El negocio estaba lleno. Se acercaba el Mundial de Fútbol de Qatar y la gente no paraba de comprar banderas, sombreros, vuvuzelas, cintas, vinchas y todo tipo de conjuntos en blanco y celeste. Abuela y nieto, en cambio, a contramarcha de la mayoría, se dedicaron durante una hora a combinar opciones de atuendo para la fiesta de disfraces. Finalmente se decidieron por uno muy original: una máscara de gallo con cara de villano, una amplia capa roja y un tridente, como si fuera un animal diabólico, del que se rieron mucho inventando pequeñas fábulas. También lo bautizaron gallo Crestón. Ellos disfrutaban siempre de sus salidas, aunque fuera a la vuelta de la esquina.

Ya en la caja y con cara adusta la empleada le advirtió a Delia que debía pagar en efectivo porque no andaba el postnet. Entonces la abuela corrió a sacar dinero del cajero automático. Lauti se quedó en un pasillo con la posible compra. Tenían temor de que se la hicieran devolver. El banco quedaba enfrente. Por fin pudieron finalizar el trámite de la compra y partieron raudamente a la casa del niño, donde junto a su madre continuaron las risas cuando Lauti se probó el disfraz y cantó como un gallo.

Mientras tomaban unos mates satisfechos de la compra, Delia advirtió el mensaje de una desconocida en el Facebook de su celular. Una tal Andrea había encontrado su tarjeta de débito en el cajero y preguntaba si era ella quien la había perdido. La abuela buscó en su billetera y cayó en cuenta de que no la tenía, evidentemente la había dejado en el banco. Rápidamente le respondió para preguntar si la podía recuperar. La joven dijo que estaba en un negocio y al notar que era cercano Delia partió en el auto junto a su nieto para recobrar la tarjeta, mientras él cantaba con ritmo futbolero, ¡más gente como Andrea, se necesitan muchas Andreas en este mundo!
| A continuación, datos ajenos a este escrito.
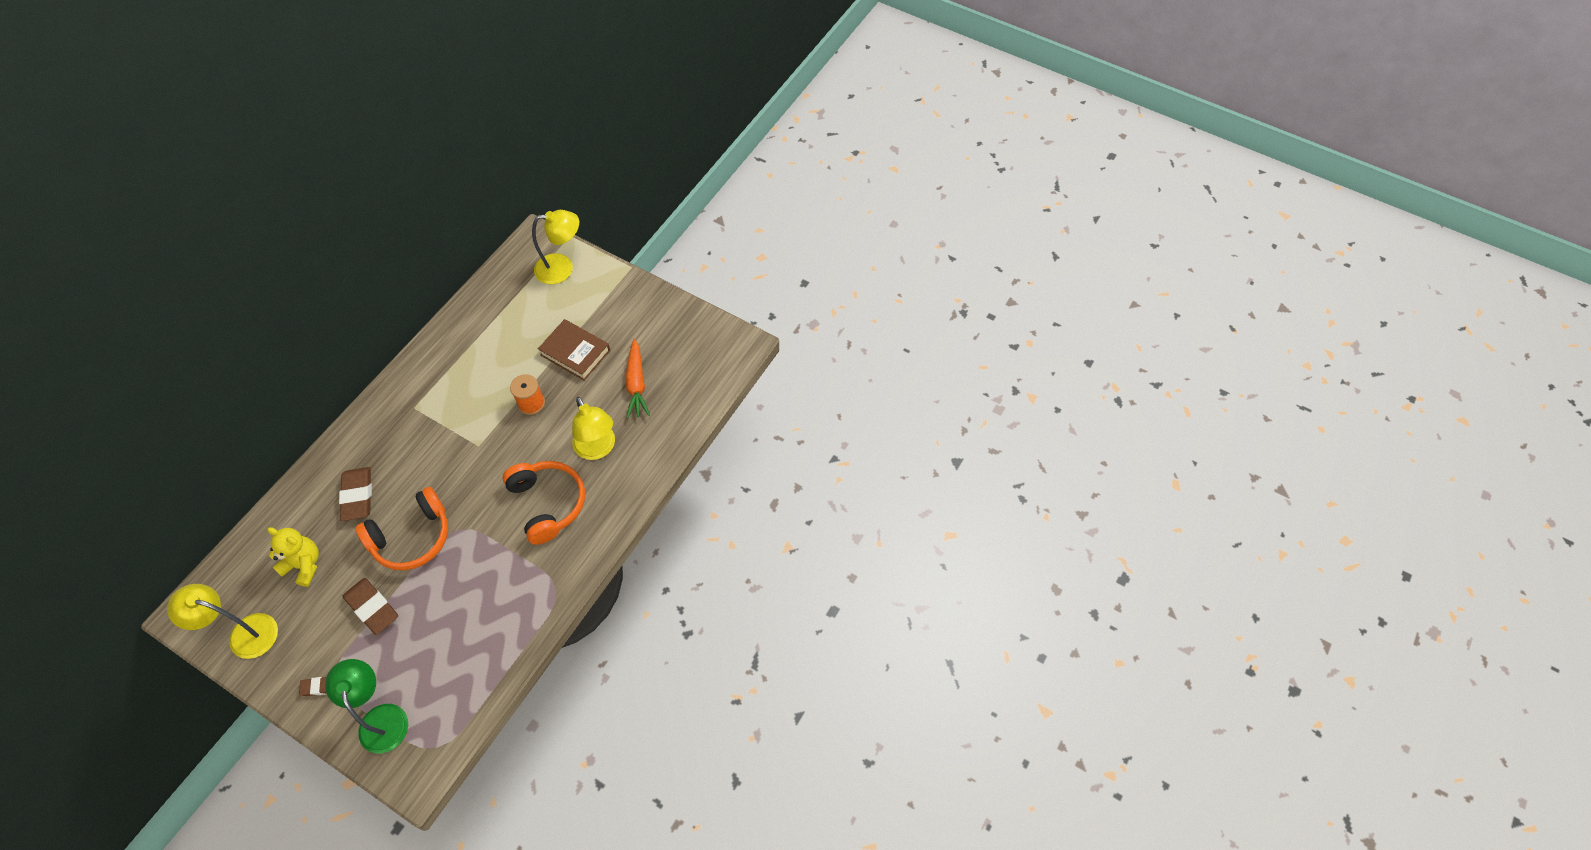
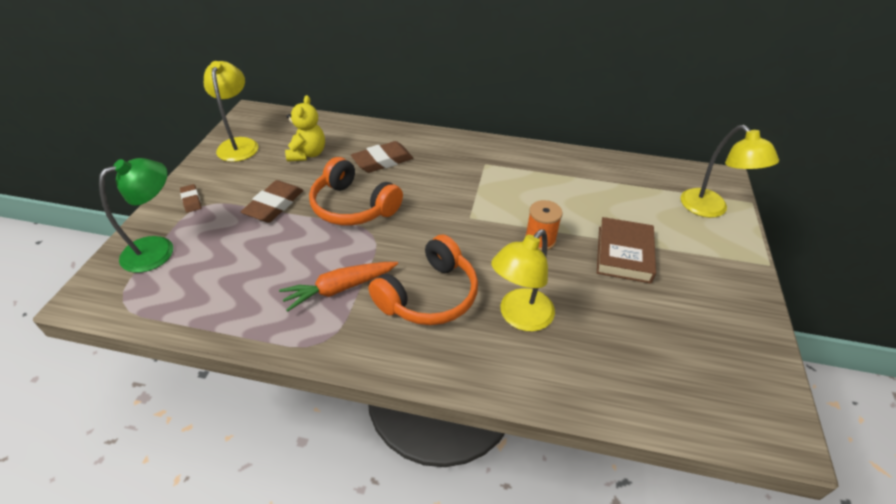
camera: 70 degrees right, 15 degrees down
orange carrot [626,339,650,418] -> orange carrot moved to [279,262,398,312]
Llegaron al lugar del encuentro, una gran tienda típica de ciudad pequeña. No hallaba a la mujer por ningún lado. Delia recorrió los sectores de ropa de niños, de mujer, deportiva, de manteles y toallas. Nada... A medida que circulaba por los pasillos se inquietaba más. No podía perder su tarjeta de cobro de la jubilación. Mientras transpiraba se reprochaba el descuido. A pesar de su grado de concentración en ciertos temas, con las cosas más básicas era un desastre. Siguió la búsqueda con gran inquietud. Miraba el celular para ver si había alguna novedad, pero nada, estaba mudo, ningún mensaje en el Messenger. La benefactora se había esfumado. Concurrió a la entrada del local y pidió al encargado si podía solicitar la presencia de Andrea en la zona de cajas. El hombre se disculpó, no tenían megáfono ni andaban los micrófonos. Mareada por la circulación en el negocio, Delia se dio cuenta que había perdido de vista a Lauti. Se desesperó. No podía ser que estuviera tan confundida. Entonces volvió a la entrada. Allí estaba la famosa Andrea, una muchacha amable y solidaria, conversando animadamente con su nieto como si tal cosa. Después de múltiples saludos y agradecimientos, Delia y Lautaro partieron nuevamente con tarjeta en mano. Esa tarde la mujer agotada durmió una siesta de las que consideraba catamarqueñas y soñó que un gallo siniestro la perseguía por un laberinto sin fin.